Hamblin: The only reason that I agreed to participate in "Snake Salvation" was to maybe see someone not be converted to snake handling, that wasn't my goal. If people do get converted — well I won't say converted — I'll say maybe believe in it, begin to believe it, that's wonderful, that's good and so forth. My only reason for participating in "Snake Salvation" was to spread the gospel to the whole country, to the world if you will, to tell somebody that they can be saved. They don't have to believe like me, they don't have to dress like me, they don't have to handle snakes like me. But to let them know that the blood of Christ still saves and he is still real.

It just came to my mind — you have all these TV evangelists and TV pastors and they preach, they preach this and that, and that's wonderful. I just wanted to say, hey, you know I'm just a little country boy, I'm nothing in the sight of man. But because of the blood, I'm something in the sight of God, and I wanted to shine a light to somebody.

My goal has been reached. I've had hundreds upon hundreds of people call me, message me different things like, 'Pastor, we might not ever believe alike, but watching this, it restored my faith in God.' I've had atheists write me and say, 'We watched this, we did not believe that there was a God. We didn't believe in no kind of a supernatural being or anything, but after watching this show there has to be a God.' Then I've had people write me and say, 'Pastor, we're Pentecostal believers and we want to learn more about this, we feel the Lord is dealing with us to do this.'

It has amazed me. I had really and honestly thought that it'd be a flop so to speak, and people would look down on us even worse. But so much good has come out of it that I've seen hardly any bad at all. I mean, I've seen bad. Of course with anything good, there's negative. But I've seen more good than I have bad. Like I said, my main goal is to see somebody get saved. I don't care if they handle snakes or … shout and dance or dress like I do or act like I do. They go join First Baptist, it don't matter to me as long as they get saved.

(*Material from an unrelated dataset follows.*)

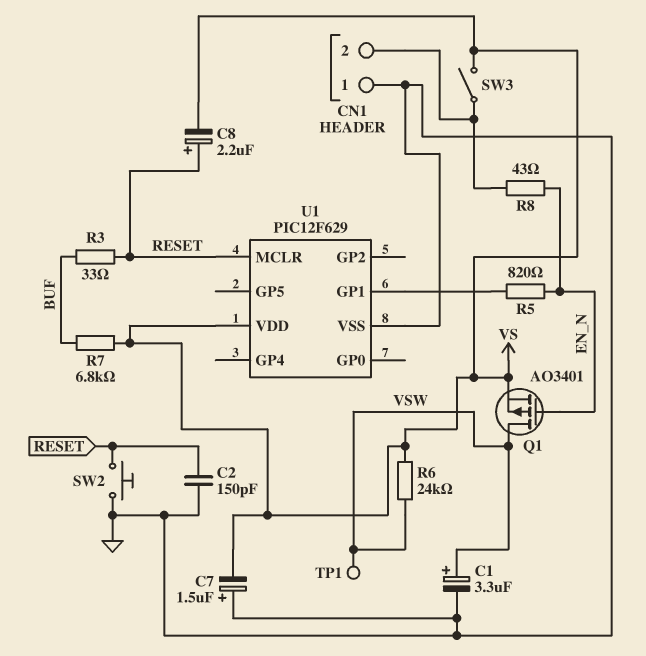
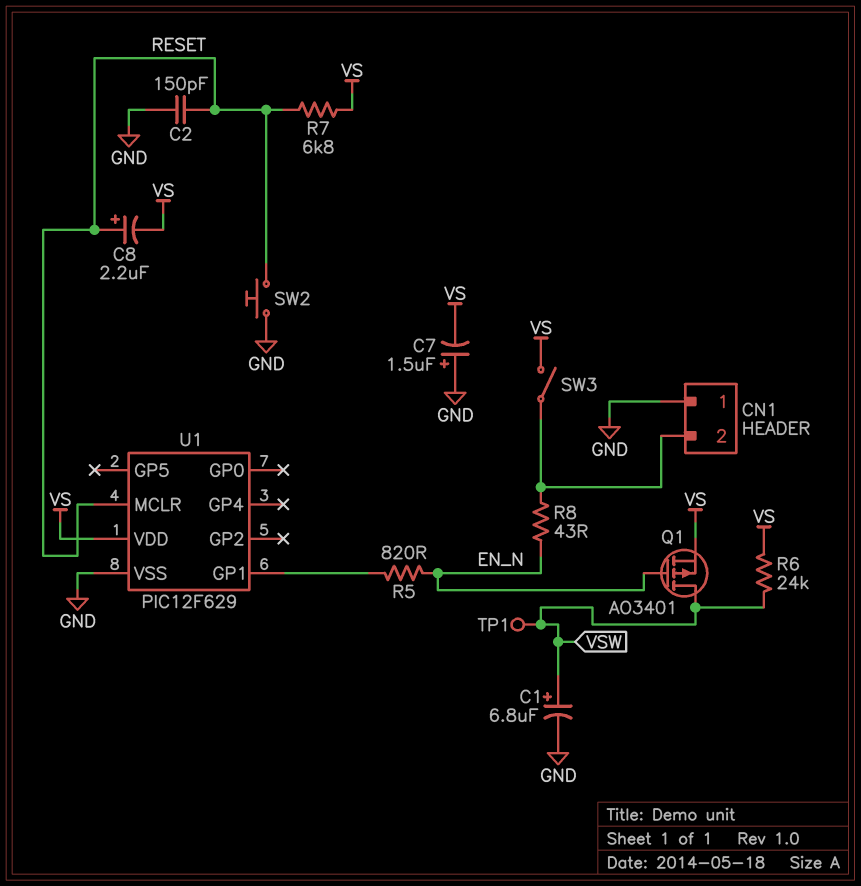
C1: 3.3uF (plus VSW, minus GND) -> 6.8uF (plus VSW, minus GND)
R3: 33 (BUF, RESET) -> none
R7: 6.8k (BUF, VS) -> 6.8k (RESET, VS)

CP: Please tell me a little about your church, such as how many members you have, how long the church has been around, etc. Also, what's your denomination or tradition?

Hamblin: I will go as far as saying that my group...now most snake handlers are stereotyped as Pentecostal Holiness people. My church, the name of it is Tabernacle Church of God and it was built in 1994 as a Church of God. The man who built it is still the landlord and I still recognize him as a founder of the church and so forth. I still treat him good. He's never handled serpents. It was never a serpent-handling church. It was just a regular Church of God and whenever I'd come along...I've been pastor of it, this November will make it two years. He had shut the church down, he had health issues, he had got sick, different things and I took it over. He's handled them [snakes] since I've been there.